◆ Your assignment:
Please list every cause that the blepharitis article below gives for the eyelid oil glands becoming inflamed.

Scratchy, Sore Eyes? It may be Blepharitis.
by Andrew Sumnicht, MD
What is Blepharitis?
Blepharitis (bleff – ah – write – iss) is a very common condition seen in the eye clinic, with findings present in up to half of all eye patients, and with symptoms affecting up to 10% of the general population.
There are oil glands that line your upper and lower eyelids near the base of your eyelashes which become inflamed, causing symptoms. This is caused by either dysfunction of the oil glands, toxins released by bacteria that live on your skin, skin mites, a dysfunctional tear film, or a combination of these factors.
What symptoms are caused by blepharitis?
It can be hard to tell why you have certain symptoms, as symptoms of blepharitis overlap with dry eye and allergic conjunctivitis. For this reason, the treatment of all three conditions can be similar. Patients with blepharitis may note one or many of symptoms including: eyes crusting or matting shut, yellow discharge, itching, “foreign body sensation” (feels like something is poking my eye), irritation, eyelid puffiness/swelling, eyelid tenderness, tearing, or redness. Sometimes, if one gland becomes inflamed to the point of being unable to drain normally, you may get a stye (also known as a chalazion or hordeolum). Sometimes there is a concern that there may be a skin infection beginning. Your eye doctor will check your eyes and identify what is causing your symptoms.
What are treatments for blepharitis?
Blepharitis is a long-term condition which can also have sudden flare-ups. In order to control your symptoms, your doctor will typically recommend to stick to a regular schedule of warm compresses over the eyelids between 1-4 times daily for 10 minutes at a time along with an eyelid cleansing routine one of many commercial eyelid wipes 1-2 times daily. Warm compresses can be done with a wet washcloth, a microwaved clean sock full of rice, or a microwave-safe gel pack from a local pharmacy. Eye-safe tea tree oil products or prescription antibiotic ointment have been shown to be particularly useful in cases where skin mites are involved. Your doctor may recommend the use of oral omega-3 supplements to help improve oil gland function, over-the-counter drops for itching, artificial tears, or other daily remedies to control symptoms. For overlapping dry eye symptoms, your doctor will discuss the various treatment options available for dry eye.

Extracted page text data
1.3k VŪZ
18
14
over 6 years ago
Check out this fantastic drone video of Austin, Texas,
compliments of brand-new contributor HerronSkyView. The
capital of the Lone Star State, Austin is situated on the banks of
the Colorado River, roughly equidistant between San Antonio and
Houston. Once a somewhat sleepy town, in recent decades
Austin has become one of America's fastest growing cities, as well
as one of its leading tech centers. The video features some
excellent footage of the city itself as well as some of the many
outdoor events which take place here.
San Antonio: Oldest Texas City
---
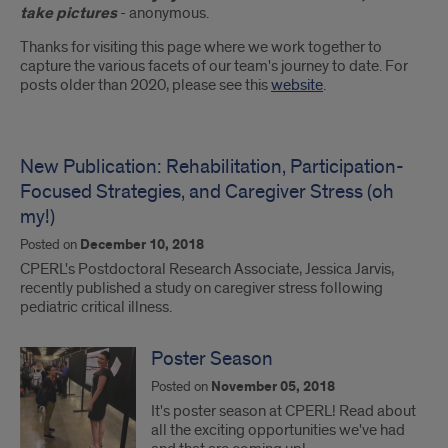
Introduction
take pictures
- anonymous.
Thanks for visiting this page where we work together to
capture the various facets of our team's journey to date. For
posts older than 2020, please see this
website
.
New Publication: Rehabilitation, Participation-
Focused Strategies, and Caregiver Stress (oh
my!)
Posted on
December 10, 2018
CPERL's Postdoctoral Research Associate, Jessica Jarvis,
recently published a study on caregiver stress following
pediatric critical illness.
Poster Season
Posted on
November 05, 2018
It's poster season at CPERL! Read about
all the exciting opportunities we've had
--
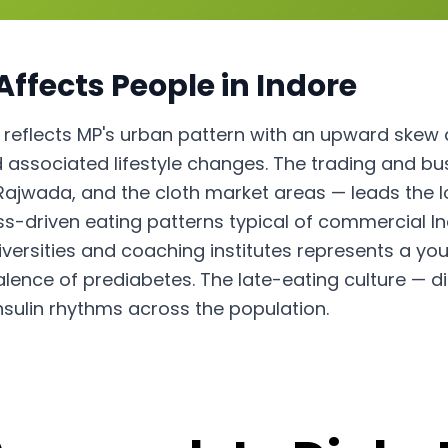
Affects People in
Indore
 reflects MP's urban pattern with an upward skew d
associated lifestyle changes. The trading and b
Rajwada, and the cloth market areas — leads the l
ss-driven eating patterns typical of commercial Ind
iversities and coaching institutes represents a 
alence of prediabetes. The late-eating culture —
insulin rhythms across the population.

◆ Finished exercise:
- Dysfunction of the oil glands
- Toxins released by bacteria that live on your skin
- Skin mites
- A dysfunctional tear film